Luoghi dell’esistenza e luoghi del cuore, luoghi del ricordo e luoghi che attraversi: sono lì, in quel viaggio della memoria e del presente che Giulio Scarpati ripercorre in “Ti ricordi la Casa Rossa ?” (Mondadori), una sorta di lettera, di dialogo con la madre, affetta dal morbo di Alzheimer, alla quale l’attore, che qui – anche quando parla di sé e del suo lavoro – è prima di tutto figlio e come tale narra, ricorda ciò che la sua memoria invece perde inesorabilmente a causa della malattia.
Un libro di coraggio e poesia. Perché ci vuole coraggio a mettere a nudo la propria storia, i propri ricordi, i propri sentimenti. E poesia, perché poetico senza essere artificioso, senza essere costruito, ma con la schiettezza e il modo diretto che è quello con cui si parla a chi si vuole bene. E Scarpati scrive di questi ricordi, di questo dolore, di questo amore, facendo sentire la sua storia, la loro storia, che potrebbe assomigliare, nella sofferenza e nella speranza, a quella di tante altre famiglie che si trovano ad affrontare tale malattia.
E di questo libro che commuove, emoziona, ci pone davanti a una realtà che è ancora poco conosciuta, parliamo proprio con l’autore.
Nel leggere “Ti ricordi la Casa Rossa?” si avverte quasi la sensazione di avere sicuramente a che fare con una storia personale, ma che assume quasi connotati corali, non solo perché riprende i ricordi di tante persone che hanno caratterizzato la vostra vita, ma anche perché sembra quasi voler far capire che si comprende chi attraversa una situazione come questa: è corretta questa impressione?
Lo scopo era quello di cercare di essere sincero, di riuscire a far capire una situazione. E a condividerla. Dopo la pubblicazione del libro ho ricevuto molti riscontri da parte di persone che non conoscevo, ma anche da parte di persone che non sapevo avessero familiari affetti dal morbo di Alzheimer. Ho voluto raccontare anche una parte di me che voleva rifiutare la malattia, perché non la capisci, rifiuti di capirla. E anche la persona ammalata, quando è ancora lucida, la rifiuta. Ne racconto la progressione e si capisce che le stazioni di questa malattia sono comuni per tutti quanti. E c’è anche la solitudine, quella di chi non sa gestire una malattia del genere. Parlarne non è solo un cercare conforto per se stessi, ma poter condividere e trovare la solidarietà in questa condivisione.

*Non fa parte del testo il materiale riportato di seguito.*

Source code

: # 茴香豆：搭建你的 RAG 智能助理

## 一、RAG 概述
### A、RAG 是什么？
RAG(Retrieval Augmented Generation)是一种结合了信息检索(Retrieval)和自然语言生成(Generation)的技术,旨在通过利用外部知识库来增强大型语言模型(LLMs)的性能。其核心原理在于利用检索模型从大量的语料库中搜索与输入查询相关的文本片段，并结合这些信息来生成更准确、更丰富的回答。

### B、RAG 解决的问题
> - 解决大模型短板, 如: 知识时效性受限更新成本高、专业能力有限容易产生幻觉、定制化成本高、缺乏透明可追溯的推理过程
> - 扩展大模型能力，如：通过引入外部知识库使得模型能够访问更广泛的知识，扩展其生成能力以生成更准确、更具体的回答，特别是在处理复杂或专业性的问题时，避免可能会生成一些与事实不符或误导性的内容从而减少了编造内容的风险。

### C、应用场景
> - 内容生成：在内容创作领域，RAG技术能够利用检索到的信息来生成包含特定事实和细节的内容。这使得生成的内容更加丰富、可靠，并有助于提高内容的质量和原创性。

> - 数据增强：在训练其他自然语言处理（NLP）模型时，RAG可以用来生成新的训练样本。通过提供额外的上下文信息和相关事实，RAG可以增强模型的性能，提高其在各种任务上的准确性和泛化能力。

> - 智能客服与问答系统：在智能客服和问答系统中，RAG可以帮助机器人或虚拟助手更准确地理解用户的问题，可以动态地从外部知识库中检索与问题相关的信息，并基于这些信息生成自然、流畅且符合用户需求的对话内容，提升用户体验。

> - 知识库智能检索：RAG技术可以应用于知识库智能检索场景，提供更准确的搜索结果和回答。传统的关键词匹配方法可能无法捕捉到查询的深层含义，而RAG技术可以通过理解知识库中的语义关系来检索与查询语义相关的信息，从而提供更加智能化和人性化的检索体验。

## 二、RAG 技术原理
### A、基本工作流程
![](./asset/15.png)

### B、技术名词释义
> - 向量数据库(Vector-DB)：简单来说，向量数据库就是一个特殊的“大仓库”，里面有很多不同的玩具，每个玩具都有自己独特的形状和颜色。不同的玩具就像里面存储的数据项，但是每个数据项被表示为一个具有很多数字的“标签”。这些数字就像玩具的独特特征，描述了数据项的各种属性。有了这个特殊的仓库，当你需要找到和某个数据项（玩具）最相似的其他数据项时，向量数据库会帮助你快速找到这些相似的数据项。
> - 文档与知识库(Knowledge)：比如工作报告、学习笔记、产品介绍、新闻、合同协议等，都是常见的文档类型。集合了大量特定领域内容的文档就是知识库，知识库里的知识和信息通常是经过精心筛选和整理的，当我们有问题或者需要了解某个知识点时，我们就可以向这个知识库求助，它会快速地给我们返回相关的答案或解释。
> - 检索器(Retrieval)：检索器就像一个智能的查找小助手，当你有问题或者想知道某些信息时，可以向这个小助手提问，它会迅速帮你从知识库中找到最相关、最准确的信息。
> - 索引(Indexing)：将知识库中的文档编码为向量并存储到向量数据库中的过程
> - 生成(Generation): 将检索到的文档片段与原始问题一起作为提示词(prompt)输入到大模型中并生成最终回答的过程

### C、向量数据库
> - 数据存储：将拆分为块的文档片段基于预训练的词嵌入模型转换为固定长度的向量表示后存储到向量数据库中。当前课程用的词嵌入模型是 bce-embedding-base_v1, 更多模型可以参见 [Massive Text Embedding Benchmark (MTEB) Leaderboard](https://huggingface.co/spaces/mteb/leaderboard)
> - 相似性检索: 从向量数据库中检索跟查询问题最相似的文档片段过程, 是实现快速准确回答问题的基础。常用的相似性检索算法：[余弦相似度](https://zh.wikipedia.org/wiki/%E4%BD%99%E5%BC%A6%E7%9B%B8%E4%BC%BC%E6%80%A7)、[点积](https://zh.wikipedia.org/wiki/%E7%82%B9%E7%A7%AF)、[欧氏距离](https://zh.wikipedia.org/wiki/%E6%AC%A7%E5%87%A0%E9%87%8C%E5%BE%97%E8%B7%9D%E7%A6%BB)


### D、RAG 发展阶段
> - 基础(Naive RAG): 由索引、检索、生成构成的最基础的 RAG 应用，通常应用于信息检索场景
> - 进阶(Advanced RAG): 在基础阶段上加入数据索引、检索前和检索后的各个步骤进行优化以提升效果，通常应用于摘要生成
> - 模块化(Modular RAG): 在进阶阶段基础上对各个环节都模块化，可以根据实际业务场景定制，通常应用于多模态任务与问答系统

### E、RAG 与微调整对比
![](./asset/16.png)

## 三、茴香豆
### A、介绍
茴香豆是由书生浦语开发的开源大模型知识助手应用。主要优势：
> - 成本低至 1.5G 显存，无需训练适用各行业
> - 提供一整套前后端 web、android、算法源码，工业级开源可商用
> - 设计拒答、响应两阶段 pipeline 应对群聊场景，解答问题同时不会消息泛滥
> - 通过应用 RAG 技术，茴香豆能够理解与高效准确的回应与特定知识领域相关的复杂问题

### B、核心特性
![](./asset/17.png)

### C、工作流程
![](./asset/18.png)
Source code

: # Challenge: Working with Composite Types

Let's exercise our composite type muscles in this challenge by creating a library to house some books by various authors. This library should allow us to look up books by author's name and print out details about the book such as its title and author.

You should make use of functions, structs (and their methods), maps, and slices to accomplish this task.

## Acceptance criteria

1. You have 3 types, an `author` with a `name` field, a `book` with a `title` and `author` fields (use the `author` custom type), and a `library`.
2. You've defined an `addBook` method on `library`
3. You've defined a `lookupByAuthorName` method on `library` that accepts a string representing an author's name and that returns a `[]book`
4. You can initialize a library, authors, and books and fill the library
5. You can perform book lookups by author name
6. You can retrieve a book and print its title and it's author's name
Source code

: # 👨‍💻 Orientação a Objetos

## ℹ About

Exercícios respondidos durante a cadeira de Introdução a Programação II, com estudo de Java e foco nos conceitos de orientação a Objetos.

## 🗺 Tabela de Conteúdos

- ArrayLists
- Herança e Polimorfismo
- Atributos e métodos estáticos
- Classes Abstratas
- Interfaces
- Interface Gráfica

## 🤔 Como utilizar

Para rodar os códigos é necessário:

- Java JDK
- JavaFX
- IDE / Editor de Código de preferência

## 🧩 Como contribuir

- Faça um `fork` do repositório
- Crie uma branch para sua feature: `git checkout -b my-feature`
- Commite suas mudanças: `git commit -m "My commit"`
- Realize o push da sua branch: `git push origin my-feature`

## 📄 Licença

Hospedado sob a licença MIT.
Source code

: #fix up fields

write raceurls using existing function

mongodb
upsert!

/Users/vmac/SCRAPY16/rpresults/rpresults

Che cosa le piacerebbe possa nascere dall’esperienza di questo libro?
Mi sono già arrivate segnalazioni di iniziative, anche per far conoscere questa malattia. Io spero di riuscire a canalizzare tutto questo e a farne socialmente un certo uso, di trarre esperienze da questo libro per farlo diventare un’iniziativa sociale. E non mi riferisco al parlare dell’Alzheimer in stato avanzato, ma di creare qualcosa per cui gli anziani possano essere inseriti nel tessuto in cui hanno vissuto. Parlo di case di riposo inserite in luoghi vicini a dove giocano i bambini, per creare una specie di circuito tra generazioni per far rientrare le persone anziane nella comunità, così che la vecchiaia non sia negata, cosa che accade spesso, come fosse la cosa più terribile del mondo. Vorrei delle iniziative di questo genere, non solo sull’Alzheimer. Ho visto recentemente su questa malattia un cartone animato spagnolo che non è male nel far capire gli stadi che normalmente succedono. Ma al di là della conoscenza scientifica, conta poter condividere la sofferenza, non essere soli.
Perché per questo libro ha scelto la forma di lettera?
È un dialogo. Un dialogo immaginario. Parlo con mia madre raccontando molte cose: questo è il modo più diretto per coinvolgere lei e per far entrare chi legge nella dinamica. Non volevo usare artifici letterari, ma creare quello che faccio con lei.
Questo è un libro di ricordi e di memoria, parole che si usano spesso: per lei che cosa significa “memoria”?
Per me il fatto di raccontare è creare continuità con la vita e i processi della vita e della morte. Attraverso il ricordo riscopro tante cose, ci si arricchisce di cose che prima magari non capisci. Parlare di questo è creare continuità con la vita, uno sguardo all’indietro è anche trasferire comprensione, spiegazione. Il racconto vivo dà soggettività, suggerisce emozioni. Credo che il racconto orale sia il modo per capire meglio il passato e per avere una conoscenza più umana.